The gameplay is fairly easy to understand and master, largely because the scenarios are well planned such that you are always aware of the tasks which you need to complete and objects which you need to acquire in order to move forward into the game. The game uses a traditional point and click interface. It has a separate inventory menu that can be easily accessed by moving the mouse cursor to the top part of the screen. In theory, the game is made more to be enjoyed leisurely rather than to be taxing. There is even a hints and tips box next to the inventory menu where you can click to get advice on what to do next. This game is therefore ideal for novice gamers who are new to the adventure genre. It is a great game to start to learn about the genre because of its simple controls and extensive hint system that will prevent any newbie from getting stuck.
The level of difficulty for this game (or more precisely, the first episode of this game) is very low. It is not a game that will give you a hard time trying to pass it. Instead, it is a game that will give you enjoyment playing it because of the funny dialogs and the hilarious situations that Emilio gets himself into in the game. Perhaps deliberate (or not) in design, the objects you need to interact all tend to be drawn with a different texture than the background. Also, Emilio himself often reveals too much about what he needs to do next without any prompting, especially at the beginning of the game.

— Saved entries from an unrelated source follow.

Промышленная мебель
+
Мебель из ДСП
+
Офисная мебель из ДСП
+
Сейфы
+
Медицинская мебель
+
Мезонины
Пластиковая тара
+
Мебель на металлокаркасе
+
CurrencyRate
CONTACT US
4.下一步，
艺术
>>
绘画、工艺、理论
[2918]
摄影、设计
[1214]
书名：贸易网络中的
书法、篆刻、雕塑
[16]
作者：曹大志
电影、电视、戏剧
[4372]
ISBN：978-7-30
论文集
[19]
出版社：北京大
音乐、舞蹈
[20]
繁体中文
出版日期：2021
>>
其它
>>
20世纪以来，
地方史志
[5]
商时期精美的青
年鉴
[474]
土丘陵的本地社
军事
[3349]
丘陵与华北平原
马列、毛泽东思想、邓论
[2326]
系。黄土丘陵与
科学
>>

I praise this game for its originality because it features characters with a more human touch but still with a twisted sense of humor that many gamers will enjoy. I also applaud the developer for its effort to bring back a classic genre that is practically extinct. The game even adds a few teasers so to make you crave for more of Emilio's misadventures in future episodes. The only minor annoyances, aside from the very short length (even for an episodic game), are that the cut scenes cannot be skipped and that some of the interactions between objects and Emilio are awkwardly handled.

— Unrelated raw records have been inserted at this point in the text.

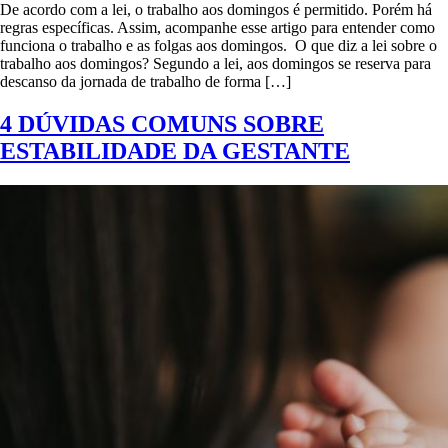
De acordo com a lei, o trabalho aos domingos é permitido. Porém há
regras específicas. Assim, acompanhe esse artigo para entender como
funciona o trabalho e as folgas aos domingos. O que diz a lei sobre o
trabalho aos domingos? Segundo a lei, aos domingos se reserva para
descanso da jornada de trabalho de forma […]
4 DÚVIDAS COMUNS SOBRE
ESTABILIDADE DA GESTANTE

I have to say that many of the experience veteran gamers have come to enjoy from playing classic point and click adventure games from the 1980s and 1990s will be found from playing this game. I also have to say that novice gamers who are new to the genre will have a good time playing it as well. Overall, Episode 1: First Day in Sweden is a fun beginning for this unique series, with bits of nostalgia from a golden era of adventure gaming that everyone will enjoy.